··· Provided information ···

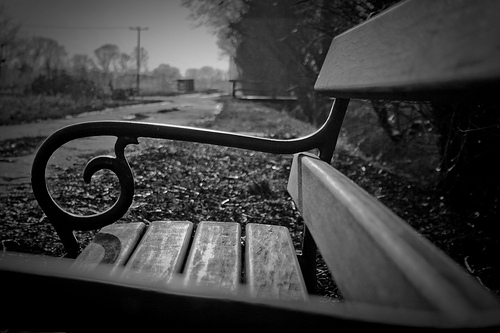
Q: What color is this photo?
A: Black and white.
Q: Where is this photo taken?
A: By a sidewalk.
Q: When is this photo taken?
A: Daytime.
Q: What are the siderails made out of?
A: Metal.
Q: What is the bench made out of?
A: Wood.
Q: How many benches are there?
A: One.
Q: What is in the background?
A: A sidewalk.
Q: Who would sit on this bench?
A: Someone walking.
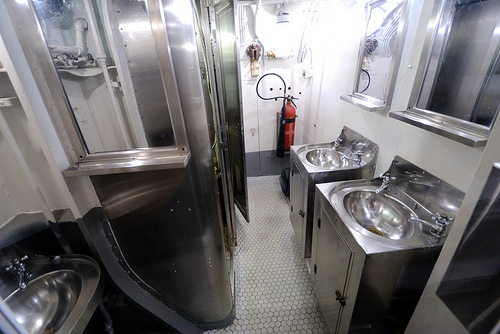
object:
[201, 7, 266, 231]
shower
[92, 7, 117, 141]
pipe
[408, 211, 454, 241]
faucet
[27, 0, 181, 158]
mirror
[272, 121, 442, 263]
sinks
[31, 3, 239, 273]
shower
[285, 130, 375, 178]
sink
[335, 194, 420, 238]
sink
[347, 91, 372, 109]
stell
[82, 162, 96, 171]
stell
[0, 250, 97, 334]
sink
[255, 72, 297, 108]
co2 hose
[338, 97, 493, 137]
shelves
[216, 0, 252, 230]
door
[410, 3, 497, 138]
mirror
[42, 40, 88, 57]
pipes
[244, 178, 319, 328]
floor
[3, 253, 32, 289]
faucet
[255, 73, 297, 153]
extinguisher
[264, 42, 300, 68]
valves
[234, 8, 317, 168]
wall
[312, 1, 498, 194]
wall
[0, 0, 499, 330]
bathroom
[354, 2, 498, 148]
mirrors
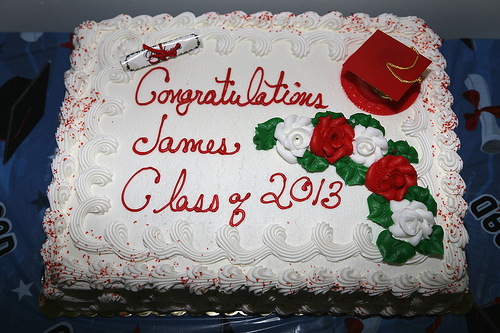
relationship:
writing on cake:
[123, 68, 354, 218] [41, 19, 476, 310]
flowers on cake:
[251, 105, 447, 267] [41, 19, 476, 310]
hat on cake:
[330, 26, 429, 142] [41, 19, 476, 310]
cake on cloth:
[41, 19, 476, 310] [1, 28, 500, 298]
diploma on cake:
[116, 31, 210, 75] [41, 19, 476, 310]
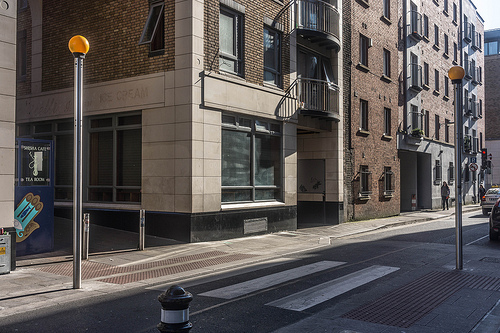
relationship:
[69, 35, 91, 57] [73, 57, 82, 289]
ball on top of pole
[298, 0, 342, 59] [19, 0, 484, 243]
balcony on apartment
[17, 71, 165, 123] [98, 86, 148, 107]
sign for ice cream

···

Work task: Set down every line of the records above word for word, leaving out the pictures.

Answer to the exercise:
Q: What color is this photo?
A: Black and white.
Q: Where is this photo taken?
A: By a sidewalk.
Q: When is this photo taken?
A: Daytime.
Q: What are the siderails made out of?
A: Metal.
Q: What is the bench made out of?
A: Wood.
Q: How many benches are there?
A: One.
Q: What is in the background?
A: A sidewalk.
Q: Who would sit on this bench?
A: Someone walking.
object:
[201, 7, 266, 231]
shower
[92, 7, 117, 141]
pipe
[408, 211, 454, 241]
faucet
[27, 0, 181, 158]
mirror
[272, 121, 442, 263]
sinks
[31, 3, 239, 273]
shower
[285, 130, 375, 178]
sink
[335, 194, 420, 238]
sink
[347, 91, 372, 109]
stell
[82, 162, 96, 171]
stell
[0, 250, 97, 334]
sink
[255, 72, 297, 108]
co2 hose
[338, 97, 493, 137]
shelves
[216, 0, 252, 230]
door
[410, 3, 497, 138]
mirror
[42, 40, 88, 57]
pipes
[244, 178, 319, 328]
floor
[3, 253, 32, 289]
faucet
[255, 73, 297, 153]
extinguisher
[264, 42, 300, 68]
valves
[234, 8, 317, 168]
wall
[312, 1, 498, 194]
wall
[0, 0, 499, 330]
bathroom
[354, 2, 498, 148]
mirrors
relationship:
writing on cake:
[123, 68, 354, 218] [41, 19, 476, 310]
flowers on cake:
[251, 105, 447, 267] [41, 19, 476, 310]
hat on cake:
[330, 26, 429, 142] [41, 19, 476, 310]
cake on cloth:
[41, 19, 476, 310] [1, 28, 500, 298]
diploma on cake:
[116, 31, 210, 75] [41, 19, 476, 310]
relationship:
[69, 35, 91, 57] [73, 57, 82, 289]
ball on top of pole
[298, 0, 342, 59] [19, 0, 484, 243]
balcony on apartment
[17, 71, 165, 123] [98, 86, 148, 107]
sign for ice cream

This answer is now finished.